Tilling Old Soil

I’ve been thinking about dirt a lot lately

A few weeks ago, I went on a long bike ride from the middle-of-nowhere in central Alabama to the Georgia state line. This trip on two wheels had a little bit of everything: a-bit-too-uncomfortably-tight lycra, peeing in the woods (twice), dodging piles of farm animal manure, and notably, a daring escape at 350 watts from the jaws of a stray pitbull in one of the most depressing little towns I’ve ever had the (dis)pleasure of visiting.

By the end of the day, I was completely covered in muck and grime and a bit of caked blood. My body was spent, but my mind was in a fresher state than I’ve found in months.

I spent the day alone with my thoughts pedaling through farmland that hasn’t changed demonstrably in the time since white settlers first forced the Cherokee and Creeks away from these lands. Mountain vistas and rolling hills are dotted with subsistence farmhouses decaying to nothingness. Rusted tin, bellwort and bloodroot, small acreages of cattle land with a bred heifer standing alone atop a ridge, empty monoculturist fields that would be replete with cotton another time of year. The southernmost end of the Appalachian plateau is a breathtakingly beautiful place to visit, and it’s difficult to spend any time there without having the weight of history and place enfolding you on all sides like a heavy blanket.

History is what I want to talk about - not some grand history of a specific place or nostalgia for days when people worked outdoors with their hands. I want to say a few things about personal history and the disservice we do to ourselves when we look too harshly on our past endeavors or the paths that have led us to where we currently find ourselves.

Seeing all this rich dirt - mile upon mile of farmland - got me thinking about the places that things grow and how differently things like past experience or geography or the amount of help you receive can affect one’s experience with the act of growing things. It may be somewhere serious where you’re producing food to provide sustenance. It may be something that’s fun and full of whimsy. All of it is informed by a lot of factors that are outside your control.

There’s labor involved in gardening, and tons of metaphors we can use (planting seeds, pulling weeds) if we want to draw some allusions about how the act of growing things can parallel growing as a person. I mean, telling a lot of stories with a farming motif seemed to work okay for a particular guy in ancient Judea…until it didn’t.

Gardens ebb and flow toward entropy. We fight back the wild, pulling weeds, killing pests. Left untended, everything returns to a natural state - unkempt, untamed. We know and accept that gardening is hard work and it’s imperfect and that it’s a struggle to keep things growing.

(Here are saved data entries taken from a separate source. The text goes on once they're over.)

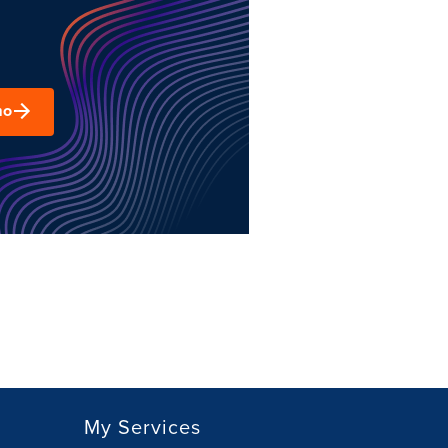
mo
My Services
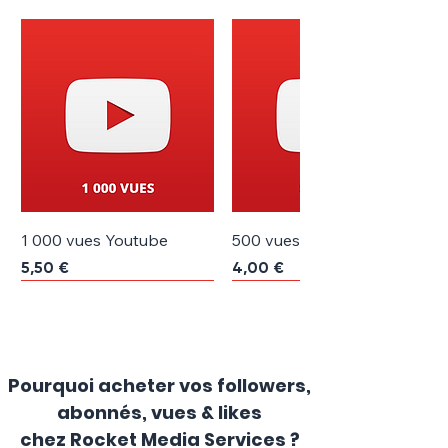
1 000 vues Youtube
500 vues Youtube
Prix
Prix
5,50 €
4,00 €
TOP VENTE
TOP VENTE
Pourquoi acheter vos followers,
abonnés, vues & likes
chez Rocket Media Services ?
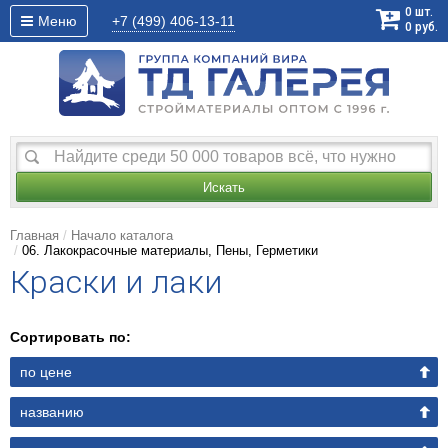
0
шт.
Меню
+7 (499)
406-13-11
0
руб.
Искать
Главная
Начало каталога
06. Лакокрасочные материалы, Пены, Герметики
Краски и лаки
Сортировать по:
по цене
названию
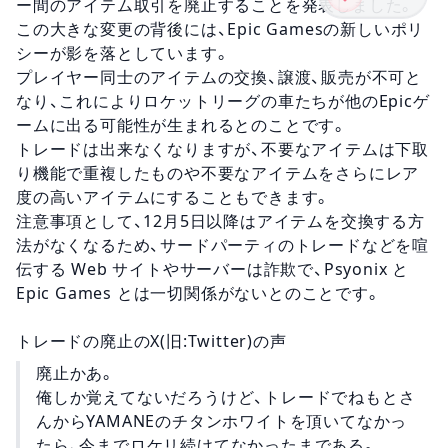
ー間のアイテム取引を廃止することを発表しました。
この大きな変更の背後には、Epic Gamesの新しいポリ
シーが影を落としています。
プレイヤー同士のアイテムの交換、譲渡、販売が不可と
なり、これによりロケットリーグの車たちが他のEpicゲ
ームに出る可能性が生まれるとのことです。
トレードは出来なくなりますが、不要なアイテムは下取
り機能で重複したものや不要なアイテムをさらにレア
度の高いアイテムにすることもできます。
注意事項として、12月5日以降はアイテムを交換する方
法がなくなるため、サードパーティのトレードなどを喧
伝する Web サイトやサーバーは詐欺で、Psyonix と
Epic Games とは一切関係がないとのことです。
トレードの廃止のX(旧:Twitter)の声
廃止かあ。
俺しか覚えてないだろうけど、トレードでねもとさ
んからYAMANEのチタンホワイトを頂いてなかっ
たら、今までロケリ続けてなかったまである。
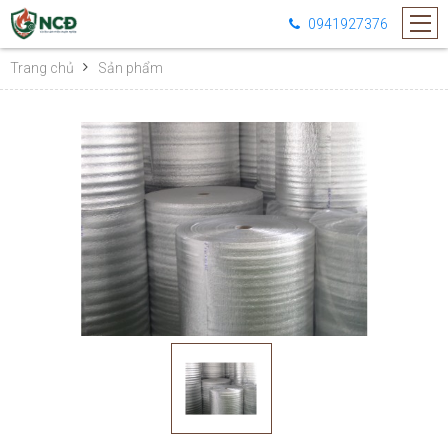
0941927376
Trang chủ
Sản phẩm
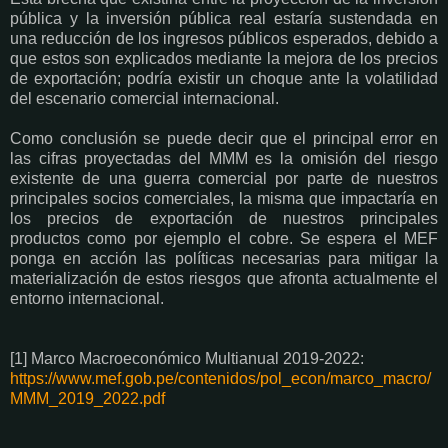
pública y la inversión pública real estaría sustendada en
una reducción de los ingresos públicos esperados, debido a
que estos son explicados mediante la mejora de los precios
de exportación; podría existir un choque ante la volatilidad
del escenario comercial internacional.
Como conclusión se puede decir que el principal error en
las cifras proyectadas del MMM es la omisión del riesgo
existente de una guerra comercial por parte de nuestros
principales socios comerciales, la misma que impactaría en
los precios de exportación de nuestros principales
productos como por ejemplo el cobre. Se espera el MEF
ponga en acción las políticas necesarias para mitigar la
materialización de estos riesgos que afronta actualmente el
entorno internacional.
[1] Marco Macroeconómico Multianual 2019-2022:
https://www.mef.gob.pe/contenidos/pol_econ/marco_macro/
MMM_2019_2022.pdf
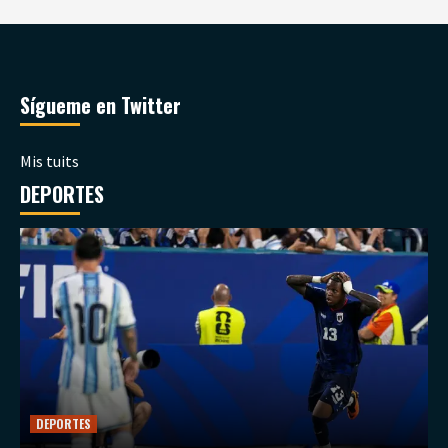
Sígueme en Twitter
Mis tuits
DEPORTES
DEPORTES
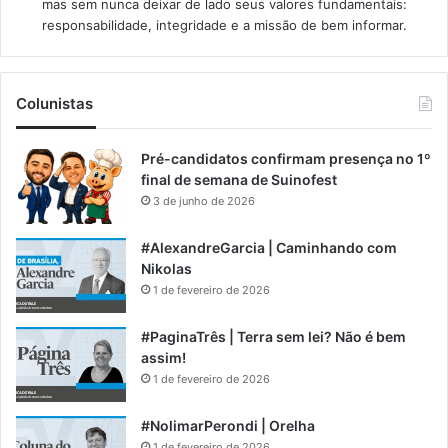
mas sem nunca deixar de lado seus valores fundamentais:
responsabilidade, integridade e a missão de bem informar.​
Colunistas
Pré-candidatos confirmam presença no 1º
final de semana de Suinofest
3 de junho de 2026
#AlexandreGarcia | Caminhando com
Nikolas
1 de fevereiro de 2026
#PaginaTrês | Terra sem lei? Não é bem
assim!
1 de fevereiro de 2026
#NolimarPerondi | Orelha
1 de fevereiro de 2026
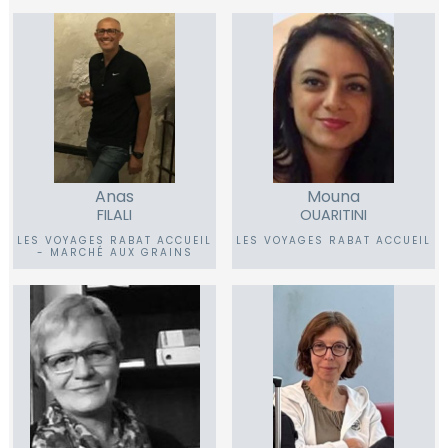
Anas
Mouna
FILALI
OUARITINI
LES VOYAGES RABAT ACCUEIL
LES VOYAGES RABAT ACCUEIL
- MARCHÉ AUX GRAINS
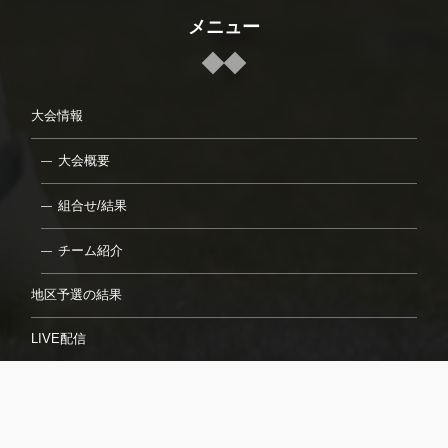
メニュー
大会情報
大会概要
組合せ/結果
チーム紹介
地区予選の結果
LIVE配信
7月23日（日）
7月24日（月）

I wish that more of us would apply this same sort of logic to our own growth

I’ve taken a circuitous route to get to the heart of my post, and this particular piece of writing will need some tending, some weeding, to get it where I want it to be. Its state is unfinished, much like me, I suppose, and that’s okay. We don’t have to hide the work or the mess that we find ourselves in.

The main thing I’ve learned from all of this inner dialogue about dirt is this:

It’s imperative that we choose to be kind to our past selves.

  • Be kind to the things that past you tried, even if they didn’t go as planned.
  • Be kind to the things that current you is doing, even if it’s not what you previously envisioned.
  • Accept that you cannot control every variable.
  • Growth is a process that takes time, sometimes lots of it.

The life that I have is not the life that I planned for in college. (That includes both the first time in college and the time I went back to study something entirely different). And the sort of half career in between. And the period where I hid inside and thought I was going to die from a global pandemic. Oh, this also includes the three pivots in the last three years when I said “Now I know what I’m doing.”

I’m not doing what I planned to be doing with my life. I don’t think I’m doing what other people expected of me. It’s still a good life, and I’m still growing, and planting new seeds, and tending the soil. I’ll keep doing that. It’s okay that I’ve had to get my hands dirty, and it should be expected that I’ll continue to. It’s okay that things are wild and messy and uncontrollable. There’s some beauty in that.

As Bill Watterson said:

You will do well to cultivate the resources in yourself that bring you happiness outside of success or failure. Try to enjoy the scenery on the detours. You’re likely to experience a few.